No, it can’t. From the start, Darwin’s evolution depended upon vast spans of unprovable time to make his theory work, and Charles Lyell’s geology seemed to provide multiple millions of years. As early as 1812, Thomas Chalmers, evangelical professor of theology at Edinburgh, proposed a gap of as many millions of years as geology may demand between Genesis 1:2 and 1:3. He argued that initially there had been a Pre-Adamic age that had been destroyed by a flood and then the strata and fossils found today were the remains of this former world. The Earth was said to have remained “unformed and unfilled” for millions of years. Then the biblical account continues with the restored Earth.

    In 1812, the 1769 KJV then in use had the command “replenish the earth” in Genesis 1:28, and at that time “replenish” simply meant “fill.” Later, the word “replenish” came to mean “fill again,” leaving the impression that the Earth had once been filled with life, then became empty and required to be filled again. This became an early argument for the theory. However, later translations correctly gave “fill the earth,” thus leaving no place for a gap.
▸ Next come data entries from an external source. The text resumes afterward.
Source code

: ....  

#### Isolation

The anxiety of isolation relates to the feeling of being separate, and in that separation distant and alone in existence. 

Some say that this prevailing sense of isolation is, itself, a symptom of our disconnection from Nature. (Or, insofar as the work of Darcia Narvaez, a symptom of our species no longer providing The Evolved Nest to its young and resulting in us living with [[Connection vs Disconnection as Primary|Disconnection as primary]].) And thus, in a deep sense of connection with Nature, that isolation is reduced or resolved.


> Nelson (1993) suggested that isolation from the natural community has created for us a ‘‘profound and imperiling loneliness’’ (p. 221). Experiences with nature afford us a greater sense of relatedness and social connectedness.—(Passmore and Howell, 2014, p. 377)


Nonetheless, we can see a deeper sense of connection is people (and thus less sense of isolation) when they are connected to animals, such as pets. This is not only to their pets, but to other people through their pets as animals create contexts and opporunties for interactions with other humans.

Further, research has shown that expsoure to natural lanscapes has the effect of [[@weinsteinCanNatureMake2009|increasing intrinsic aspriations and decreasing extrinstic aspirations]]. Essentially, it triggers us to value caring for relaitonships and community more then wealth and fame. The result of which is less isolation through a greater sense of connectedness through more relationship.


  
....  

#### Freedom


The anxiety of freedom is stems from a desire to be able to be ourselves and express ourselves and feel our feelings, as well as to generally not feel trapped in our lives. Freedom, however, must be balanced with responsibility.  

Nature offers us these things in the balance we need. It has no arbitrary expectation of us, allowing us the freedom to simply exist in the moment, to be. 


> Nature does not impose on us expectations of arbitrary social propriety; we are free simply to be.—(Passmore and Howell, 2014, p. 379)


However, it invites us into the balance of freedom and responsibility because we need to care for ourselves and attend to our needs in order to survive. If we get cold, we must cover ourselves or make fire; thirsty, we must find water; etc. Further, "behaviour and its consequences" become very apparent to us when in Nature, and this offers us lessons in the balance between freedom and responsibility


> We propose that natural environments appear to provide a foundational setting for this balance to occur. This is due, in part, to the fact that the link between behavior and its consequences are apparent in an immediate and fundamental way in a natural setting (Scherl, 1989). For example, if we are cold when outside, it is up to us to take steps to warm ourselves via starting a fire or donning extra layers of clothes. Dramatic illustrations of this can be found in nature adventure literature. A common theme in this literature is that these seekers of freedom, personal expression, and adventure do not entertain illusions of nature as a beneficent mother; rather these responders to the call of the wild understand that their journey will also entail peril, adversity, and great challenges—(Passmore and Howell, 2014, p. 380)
    Argument for the theory today is that in Genesis 1:1 the word “created” is from the Hebrew word BARA and means “ex nihilo” that is, created from nothing. Then, in Genesis 1:7, 16, 26, etc., the Hebrew word ASAH is used, meaning to make from pre-existing material. Here it is argued that a re-creation had taken place. However, Genesis and other Hebrew scholars have pointed out that the two words BARA and ASAH are interchangeable in their contexts.

    Another proof text is the Hebrew words, TOHU WO BOHU used in both Genesis 1:2 and in Jeremiah 4:23. The Jeremiah passage is correctly translated “without form and void” since it refers to the destruction of Jerusalem. However, in some older Bibles Genesis 1:2 was often translated as “without form and void” but is now usually given as “unformed and unfilled” – that is, it had never been formed in the first place. This avoids the possibility of a Pre-Adamic age but, in any case, Genesis 1:14-19 adds that the sun was not created until the fourth day so there would be no sun to sustain life in a Pre-Adamic Age!

    Two other Scripture passages are claimed to support of the Gap theory: Isaiah 4:3-20 and Ezekiel 28:1-19. The Isaiah passage is speaking throughout about the destruction of the King of Babylon; yet, in verse 2 it refers to him: “How you are fallen from heaven, 0 Lucifer, son of the morning!” The Ezekiel passage speaks in verses 2-10 about the Prince of Tyre: ‘. . . you are a man and not a god.” Then from verses 12-19 the reference is to the King of Tyre who is finally destroyed. “You have become a horror, and shall be no more forever” (vs. 19). In fact, the previous verse 18 describes that mystery of mysteries, spontaneous human combustion this is also referred to in Leviticus 10:1-5 and Numbers 11;1, 16:35 and 26:10. At first reading, these two passages appear to refer to Lucifer or Satan as having fallen. It is argued that this is in reference to Satan’s fall from heaven to Earth where he set up a Pre-Adamic kingdom that God eventually destroyed. However, this entire argument is tenuous at best. All that can be said is that the King of Babylon and the Prince of Tyre were filled with the same self-pride as Satan – possibly even possessed. However, Satan himself could not be “no more forever” because later he had the gall to try and tempt Jesus (Matthew 4:1-11). Incidentally, the name Lucifer derives from Latin roots and not Hebrew.

    The Gap theory is not only one from silence but has the further problem that destruction of the pre-Adamic world by God places the responsibility for introducing sin and death upon Satan and is thus not a consequence of Adam’s sin (Romans 5:12-19). The “Gap” also introduces millions of years into the history of our Earth whereas Exodus 20:11 and 31:17 c1early state, “in six days [YOM] the Lord made the heavens and the earth and the seventh day He rested.” Always, although not always stated, the Genesis Flood is claimed to be local, thus making Noah and his Ark an embarrassment to many Christians – “global” only in the minds of the people of the day. Both Jesus and Peter were thereby gullible to have believed that the Genesis Flood was universal (Matthew 24:37-44 and 2 Peter 3:3-6).

    The Gap Theory was promoted by G. H. Pember (1876), from the 1909 notes to the Scofield edition of the KJV and more recently by Dake’s Annotated Bible, commentators Henry Thiessen, Donald Grey Barnhouse, Arthur Custance (1970) and evangelists J. Vernon McGee, Jimmy Swaggart and Benny Hinn.